No, Ricardo calls this a journal used for therapeutic purposes such as venting or ranting. It's not a diary. (He'd kill you if you say otherwise but this narrator's personal opinion of it is it's a diary… don't tell him I said that.)
I still feel that ducking blonde cheated me somehow. I always knew he was evil but even Maman would not believe me! She said that Giotto was an angel!
I mean look at him! Hell he was twenty fucking years older than me and he still looked like a young stud! Life's shitty!
Giotto bloody Primo could get everything and I'm left with leftovers. He founded Vongola and I became his successor because that pasta and coffee addicted bastard wants to leave his shitty fucking paperworks and I'm the one fucking doing his job!
Ricardo growled and glared at his paperworks. How he wished to burn them into smithereens just like that Bermuda guy did if those rumors were true.
He wrote again …
That shitty airhead would have the time of his life in Japan. He even took his Japanese name Ieyasu Sawada and his half-Jap wife… what was her name again? She was rather curvy.
He paused remembering that dark-haired beauty. She looked more Japanese than Italian just as Giotto looked more Italian than Japanese.
Life's a bitch… and talking about bitches, Maman arranged me to one Laurella Black. She was not really pretty with a common face so much unlike Catarina.
Ricardo smirked remembering his favorite mistress who was really a good partner in bed. She was a red head of Irish descent-big tits and hips with small waist. Helga too has a wicked and eager tongue.
Ricardo could well remember the maid who… let's not get into details.
And that Lilliane. Too bad she was killed for spying… and she was blonde.
Ricardo was not fond of blondes well remembering Giotto.
The Secondo kept writing his conquests from his first whore named Sadira whom he always remembered for her sensual eyes to his one night stands.
Anything really to keep him away from the reality called paperwork.
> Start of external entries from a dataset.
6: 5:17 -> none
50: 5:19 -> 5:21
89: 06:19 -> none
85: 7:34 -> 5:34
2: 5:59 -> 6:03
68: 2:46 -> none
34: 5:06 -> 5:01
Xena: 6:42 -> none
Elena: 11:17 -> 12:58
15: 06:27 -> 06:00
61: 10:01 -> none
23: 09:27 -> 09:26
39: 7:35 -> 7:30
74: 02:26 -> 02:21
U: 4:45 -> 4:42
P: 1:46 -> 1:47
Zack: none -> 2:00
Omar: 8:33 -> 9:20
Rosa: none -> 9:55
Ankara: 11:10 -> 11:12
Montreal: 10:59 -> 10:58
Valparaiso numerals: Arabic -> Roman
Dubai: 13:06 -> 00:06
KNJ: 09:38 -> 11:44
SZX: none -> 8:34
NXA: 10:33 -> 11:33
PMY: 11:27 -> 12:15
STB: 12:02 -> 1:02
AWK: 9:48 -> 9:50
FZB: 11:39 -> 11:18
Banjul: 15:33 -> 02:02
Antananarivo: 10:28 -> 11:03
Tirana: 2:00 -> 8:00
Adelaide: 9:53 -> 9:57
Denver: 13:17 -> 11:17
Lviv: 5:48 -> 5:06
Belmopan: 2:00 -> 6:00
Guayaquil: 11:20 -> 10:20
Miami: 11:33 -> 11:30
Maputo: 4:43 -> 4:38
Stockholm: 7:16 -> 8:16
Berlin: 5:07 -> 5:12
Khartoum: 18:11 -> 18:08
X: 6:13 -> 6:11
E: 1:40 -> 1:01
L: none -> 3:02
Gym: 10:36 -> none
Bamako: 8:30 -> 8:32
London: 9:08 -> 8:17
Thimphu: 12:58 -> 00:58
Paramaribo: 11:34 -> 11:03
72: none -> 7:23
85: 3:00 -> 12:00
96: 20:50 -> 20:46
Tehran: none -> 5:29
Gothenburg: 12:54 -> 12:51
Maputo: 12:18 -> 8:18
He was glad that he joined Vongola as what Maman said. He became popular with the women for his dark brooding looks he got from his father rather than his mother's petite form. Then he remembered why he was writing in his diary-er journal.
No matter what I can't forgivethat damned Giotto for this… and Daemon too. I wanted the fear and adoration not the fucking paper works! Fuck you, Giotto!
Interestingly, somewhere in Japan, Giotto sneezed as he changed his son's nappies.
"Gio, you're going to give our son your cold!"
"Nah, someone is talking about me."
"… Must be Ricardo then."
Back to Italy…
The next time I see that piece of shit, I'll kill him fucking Primo or no!
And I'm not forgetting Daemon I'm going to make his life hell!(said Mist shivered and he wondered if he could just join Giotto in his retirement)
With his temper now controlled, Ricardo reluctantly returned to signing his paper works.
400 years or so in the future…
Vongola Decimo blinked as he finished reading the contents of a red bounded diary… er journal owned by one Vongola Secondo. It was an accident really that involves a secret compartment and a fountain pen but anyways, who knew that the feared and well… feared Secondo was a…. sexual animal who had numerous fetishes? Tsuna felt sorry for Laurella Black until he read the part how she… punished her husband for his infidelity.
Let's just say that the Secondo was whipped… and hooked.
Mafia wives are scary! Tsuna concluded.
Now that he thought about it, he read every diary er journal of his predecessors save for Primo and Nono (smart guys!)
Oh well… they were interesting. It made him feel good that there were instances that the others had it worse than him and that was saying something.
With a hum, (for the first time ever), tsuna contentedly signed his paper works which Reborn assures you would be short-lived.